Tout semble être réservé. Les sièges d’une humanité commune. D’une Libération tant espérée, rêvée. « Les sièges de l'espoir / sont toujours réservés », chante le poète, auprès de ma muraille d’Acre, ‘Akka : une langue ancienne et des pierres témoins d’une ville palestinienne. Le temps presse. L'odeur de la mort partout. Au poète ne restent que quelques mots. « Puisque je suis encore vivant / Laissez-moi, ô premières lueurs du jour / Vous confier quelques mots enfouis » dans les cimetières profanés du temps. « Laisse-moi te confier quelques mots », insiste le poète, « car les mots sont immortels ».
Les temps sombres, la poésie vit encore. La force de Najwan Darwish réside dans sa flamme poétique qui porte sa joie de vivre, même aux portes de l’enfer. Colonisation de peuplement, dépossession. Génocide-spectacle à Gaza. Nettoyage ethnique de la Cisjordanie. Nihilisme destructeur au Liban et en Syrie. Jouissances dictatoriales des despotes arabes. Un siècle d’humiliations. « Une chaise sur la muraille d'Acre », chante le poète, « J’ai une mer et une montagne / et ceux que j'aime vivent en exil ». L’espoir du jour se lève sur le Levant.
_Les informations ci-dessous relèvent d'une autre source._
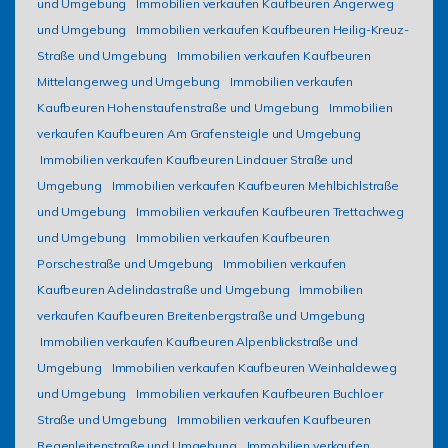
und Umgebung
Immobilien verkaufen Kaufbeuren Angerweg
und Umgebung
Immobilien verkaufen Kaufbeuren Heilig-Kreuz-
Straße und Umgebung
Immobilien verkaufen Kaufbeuren
Mittelangerweg und Umgebung
Immobilien verkaufen
Kaufbeuren Hohenstaufenstraße und Umgebung
Immobilien
verkaufen Kaufbeuren Am Grafensteigle und Umgebung
Immobilien verkaufen Kaufbeuren Lindauer Straße und
Umgebung
Immobilien verkaufen Kaufbeuren Mehlbichlstraße
und Umgebung
Immobilien verkaufen Kaufbeuren Trettachweg
und Umgebung
Immobilien verkaufen Kaufbeuren
Porschestraße und Umgebung
Immobilien verkaufen
Kaufbeuren Adelindastraße und Umgebung
Immobilien
verkaufen Kaufbeuren Breitenbergstraße und Umgebung
Immobilien verkaufen Kaufbeuren Alpenblickstraße und
Umgebung
Immobilien verkaufen Kaufbeuren Weinhaldeweg
und Umgebung
Immobilien verkaufen Kaufbeuren Buchloer
Straße und Umgebung
Immobilien verkaufen Kaufbeuren
Regenleitenstraße und Umgebung
Immobilien verkaufen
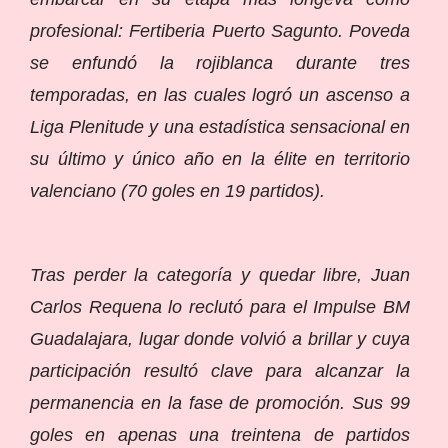
profesional: Fertiberia Puerto Sagunto. Poveda
se enfundó la rojiblanca durante tres
temporadas, en las cuales logró un ascenso a
Liga Plenitude y una estadística sensacional en
su último y único año en la élite en territorio
valenciano (70 goles en 19 partidos).
Tras perder la categoría y quedar libre, Juan
Carlos Requena lo reclutó para el Impulse BM
Guadalajara, lugar donde volvió a brillar y cuya
participación resultó clave para alcanzar la
permanencia en la fase de promoción. Sus 99
goles en apenas una treintena de partidos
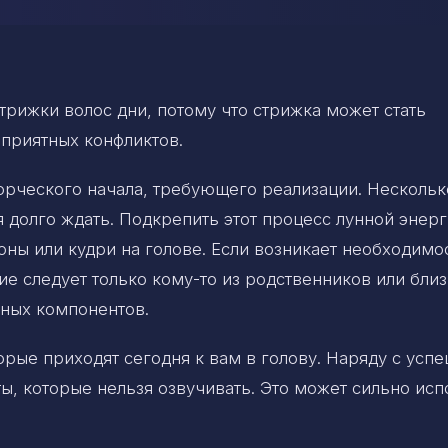
трижки волос дни, потому что стрижка может стать
приятных конфликтов.
орческого начала, требующего реализации. Нескольк
я долго ждать. Подкрепить этот процесс лунной энерг
оны или кудри на голове. Если возникает необходимо
ие следует только кому-то из родственников или бли
нных компонентов.
рые приходят сегодня к вам в голову. Наряду с усп
ы, которые нельзя озвучивать. Это может сильно исп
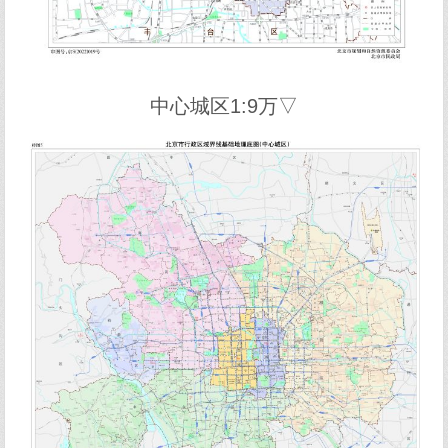
中心城区1:9万▽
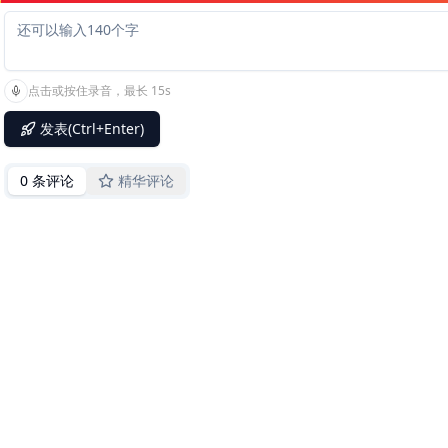
点击或按住录音，最长 15s
发表(Ctrl+Enter)
0 条评论
精华评论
L’âge de l’amour semble apparaître « Mon pays est une femme / et cette déesse dont je traîne la croix dans les rues / est une femme ».
Les vers suspendus en haut de la muraille d’Acre, redescendront-ils un jour de leur Croix ?
Faris LOUNIS
Journaliste
*Najwan Darwish, Tu n’es pas un poète à Grenade, traduit de l’arabe (Palestine) par Abdellatif Laâbi, Paris, Le Castor Astral, 2023, 104 pages, 15 €
*Outre son travail de poète, Najwan Darwish est critique et rédacteur en chef de la rubrique culturelle du quotidien panarabe Al-Arabi al-Jadid (Le Nouvel Arabe) basé à Londres.